- Quoted passage -
** start **
MEMBER: MR R EASTON (SENIOR SESSIONAL MEMBER)
HEARD: 21 AUGUST 2008
DELIVERED : 30 OCTOBER 2008
FILE NO/S: DR 188 of 2008
BETWEEN: HAROLD JOHN SMITH
DONALD MICHAEL BURKE
JAN MARIE SMITH
ApplicantsAND
CITY OF ALBANY
Respondent
Catchwords:
Town planning - Development application - Dual zoning - Residential development - Reserved land - Parks and recreation - Ultimate purpose - Foreshore management plan - Waterways Conservation Act - Embankment - Erosion - Excavation or filling - Natural sedimentation process - Grasses - Root mat - Native vegetation - Fence - Retaining wall - Sea wall - Boat ramp - Visual amenity - Context of the setting - Natural land forms - Whether planning consent was required - Whether the proposal was consistent with the ultimate purpose of the reserve - Whether the proposal had the potential to cause environmental degradation - Whether the proposal would adversely affect the amenity of the locality
Legislation:
City of Albany Town Planning Scheme No 3, Pt II, cl 2.2, cl 5.4, cl 5.1.2.2, cl 5.1.2.2(b), cl 5.2.1.1
Planning and Development Act 2005 (WA), s 250(1)
Waterway Conservation Act 1976 (WA)
Waterways Conservation Regulations 1981 (WA), reg 8, reg 9.1
Result:
Application for review allowed in part
Category: B
Representation:
Counsel:
Applicants: Self-represented
Respondent: Mr G Bride (Acting as Agent)
Solicitors:
Applicants: Self-represented
Respondent: City of Albany
Case(s) referred to in decision(s):
Hamzah and City of Fremantle [2006] WASAT 360
Sunbay Developments Pty Ltd and Shire of Kalamunda [2006] WASAT 74
REASONS FOR DECISION OF THE TRIBUNAL:
Summary of Tribunal's decision
This matter involved an application for review of the refusal of a development application for a retaining wall and boat ramps at No 5 (Lot 23) and No 6 (Lot 24) Stubbs Road, Little Grove and No 32 (part lot 22) Marine Terrace, Little Grove.
The issues were:
•whether planning consent was required;
•whether the proposal was consistent with the ultimate purpose of the reserve;
•whether the proposal had the potential to cause environmental damage; and
•whether the proposal would adversely affect the amenity of the locality.
The Tribunal determined that planning consent was required for the retaining walls and the boat ramps including retrospective planning approval for the two existing boat ramps.
The Tribunal found that the retaining wall was inconsistent with the ultimate purpose of the reserve, that it had the potential to have an adverse impact on the environment and that it would have an adverse impact on the visual amenity of the locality.
The Tribunal did not find that the existing boats ramps, formed out of grasses, were inconsistent with the ultimate purpose of the reserve or that they would have an adverse impact on the visual amenity of the locality. In the case of the third, or proposed boat ramp, the Tribunal found there was potential for shortterm environmental damage while the ramp was formed and until the grasses became established. However, the Tribunal found the shortterm concerns were not sufficient to establish that the new boat ramp would have the potential to cause environmental degradation.
The Tribunal found that the part of the application for review that related to the retaining wall should be dismissed but that the part of the application for review that related to the boat ramps should be allowed.
** end **
- Short problem 1 -
Copy out the rows of clock updates below line for line, leaving out the pictures.

Data excerpts:
** start **
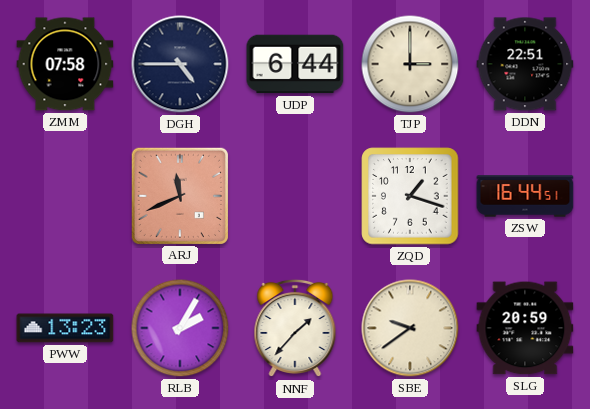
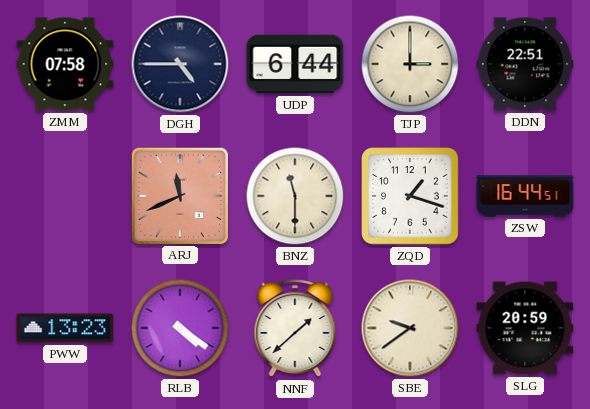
BNZ: none -> 11:30
RLB: 2:05 -> 4:21
NNF: 1:37 -> 1:38
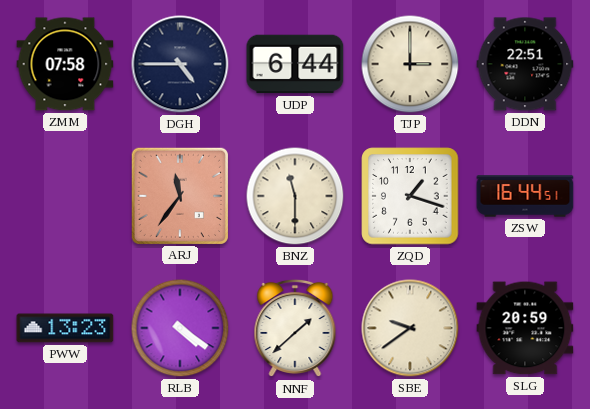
ARJ: 11:41 -> 11:36
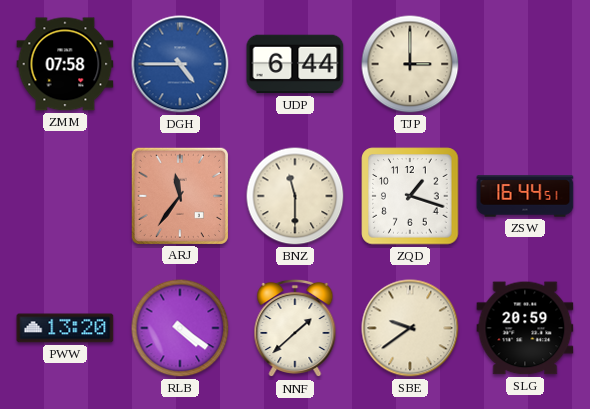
DGH dial: navy -> blue
DDN: 22:51 -> none
PWW: 13:23 -> 13:20
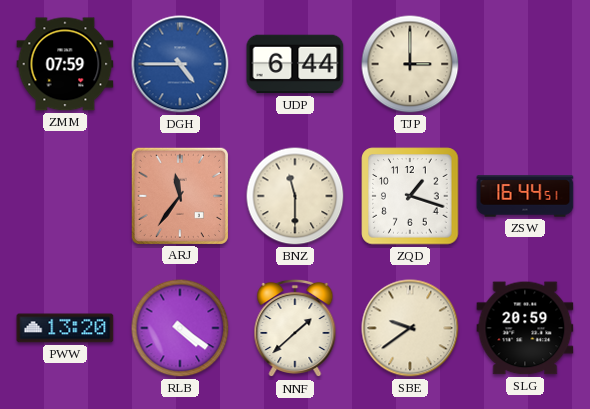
ZMM: 07:58 -> 07:59
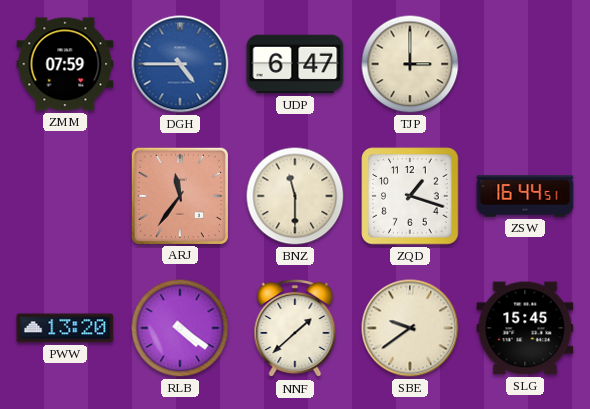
UDP: 6:44 -> 6:47
SLG: 20:59 -> 15:45
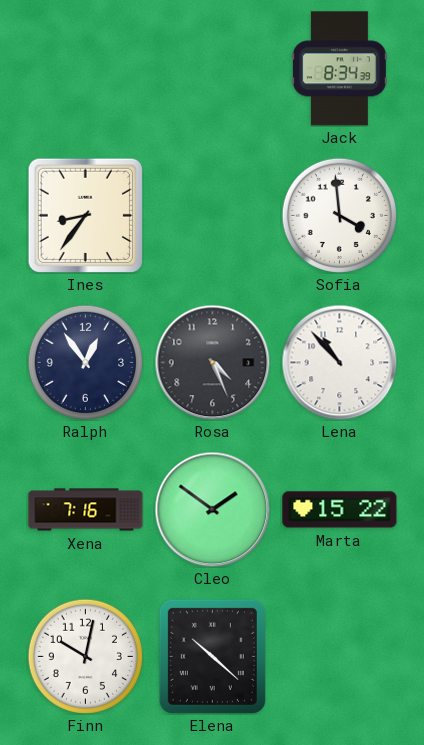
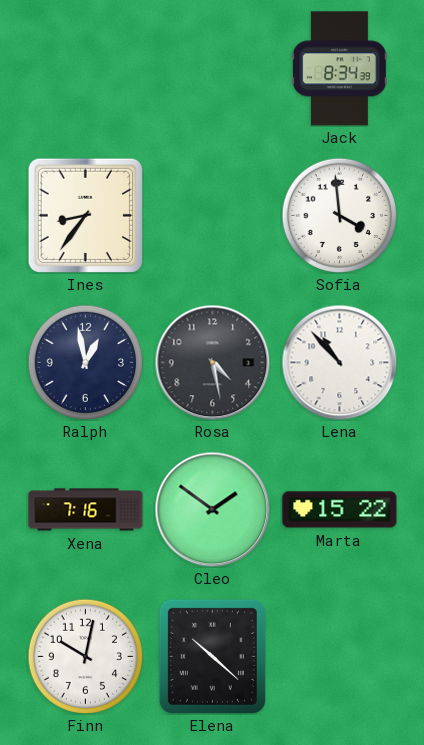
Ralph: 12:54 -> 12:58
Rosa: 4:26 -> 4:28
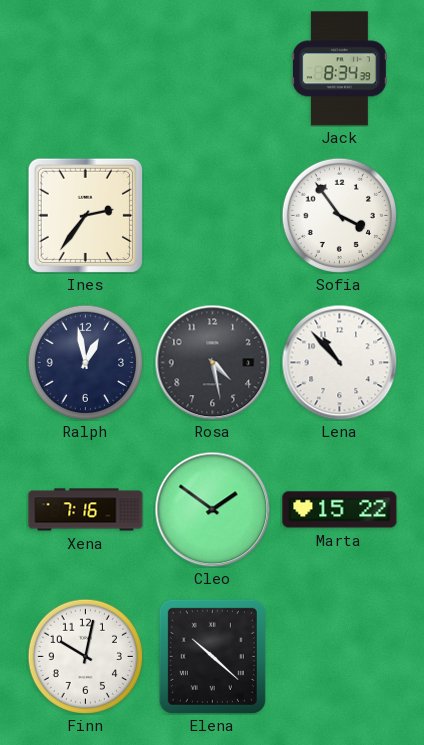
Ines: 8:36 -> 2:36
Sofia: 3:59 -> 3:54
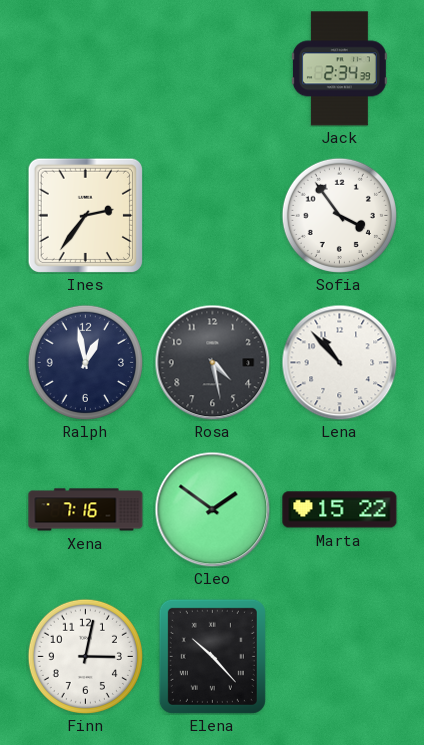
Jack: 8:34 -> 2:34
Finn: 10:02 -> 3:02
Elena: 10:22 -> 10:23
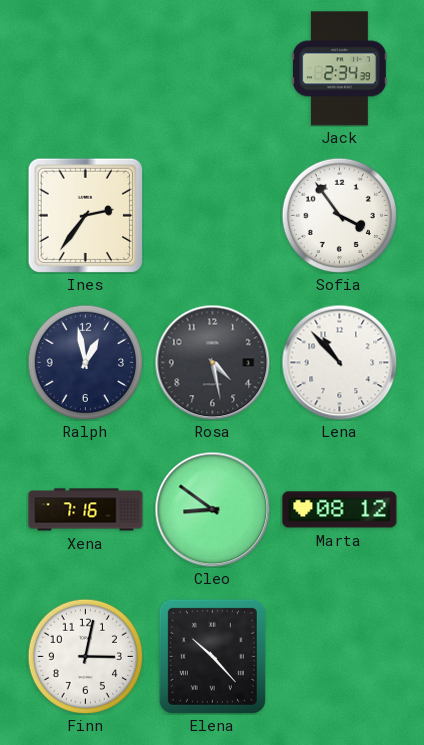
Cleo: 1:51 -> 8:51
Marta: 15:22 -> 08:12
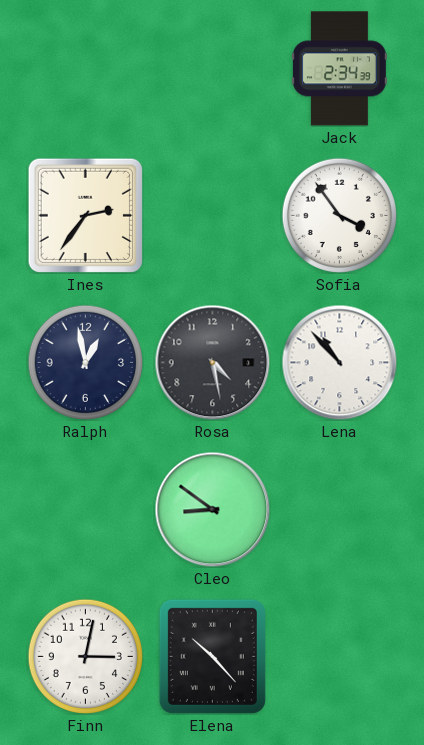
Xena: 7:16 -> none
Marta: 08:12 -> none
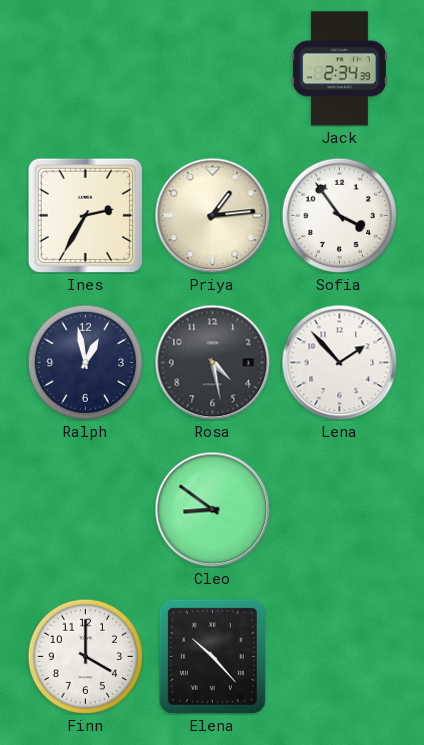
Ines: 2:36 -> 2:35
Priya: none -> 1:14
Lena: 10:53 -> 1:53
Finn: 3:02 -> 4:00
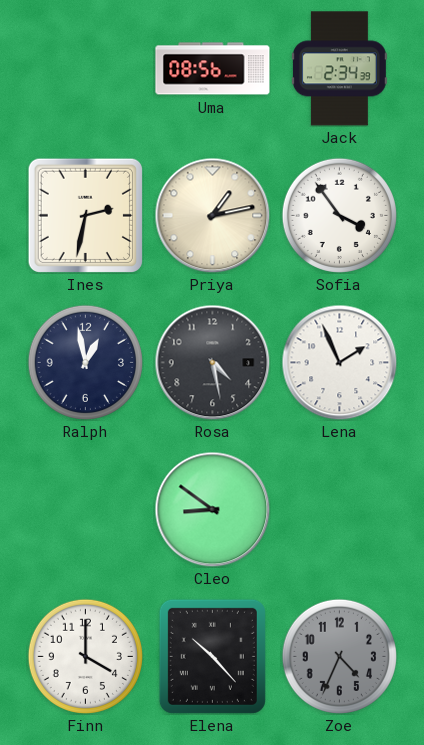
Uma: none -> 08:56
Ines: 2:35 -> 2:32
Priya: 1:14 -> 1:13
Lena: 1:53 -> 1:56
Zoe: none -> 4:34
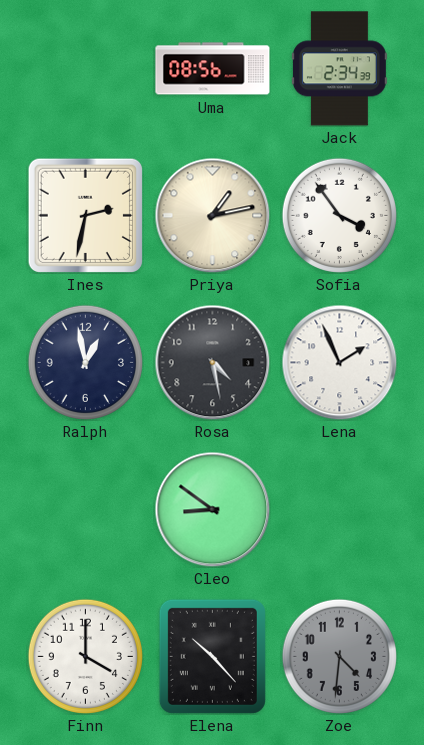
** end **
- Short problem 2 -
Answer these questions about the tribunal decision:
(a) On what date was the matter heard?
(b) Who acted as agent for the respondent?
(c) What was the result of the application for review?

- Complete output 1 -
BNZ: none -> 11:30
RLB: 2:05 -> 4:21
NNF: 1:37 -> 1:38
ARJ: 11:41 -> 11:36
DGH dial: navy -> blue
DDN: 22:51 -> none
PWW: 13:23 -> 13:20
ZMM: 07:58 -> 07:59
UDP: 6:44 -> 6:47
SLG: 20:59 -> 15:45
Ralph: 12:54 -> 12:58
Rosa: 4:26 -> 4:28
Ines: 8:36 -> 2:36
Sofia: 3:59 -> 3:54
Jack: 8:34 -> 2:34
Finn: 10:02 -> 3:02
Elena: 10:22 -> 10:23
Cleo: 1:51 -> 8:51
Marta: 15:22 -> 08:12
Xena: 7:16 -> none
Marta: 08:12 -> none
Ines: 2:36 -> 2:35
Priya: none -> 1:14
Lena: 10:53 -> 1:53
Finn: 3:02 -> 4:00
Uma: none -> 08:56
Ines: 2:35 -> 2:32
Priya: 1:14 -> 1:13
Lena: 1:53 -> 1:56
Zoe: none -> 4:34

- Complete output 2 -
(a) 21 August 2008
(b) Mr G Bride
(c) It was allowed in part.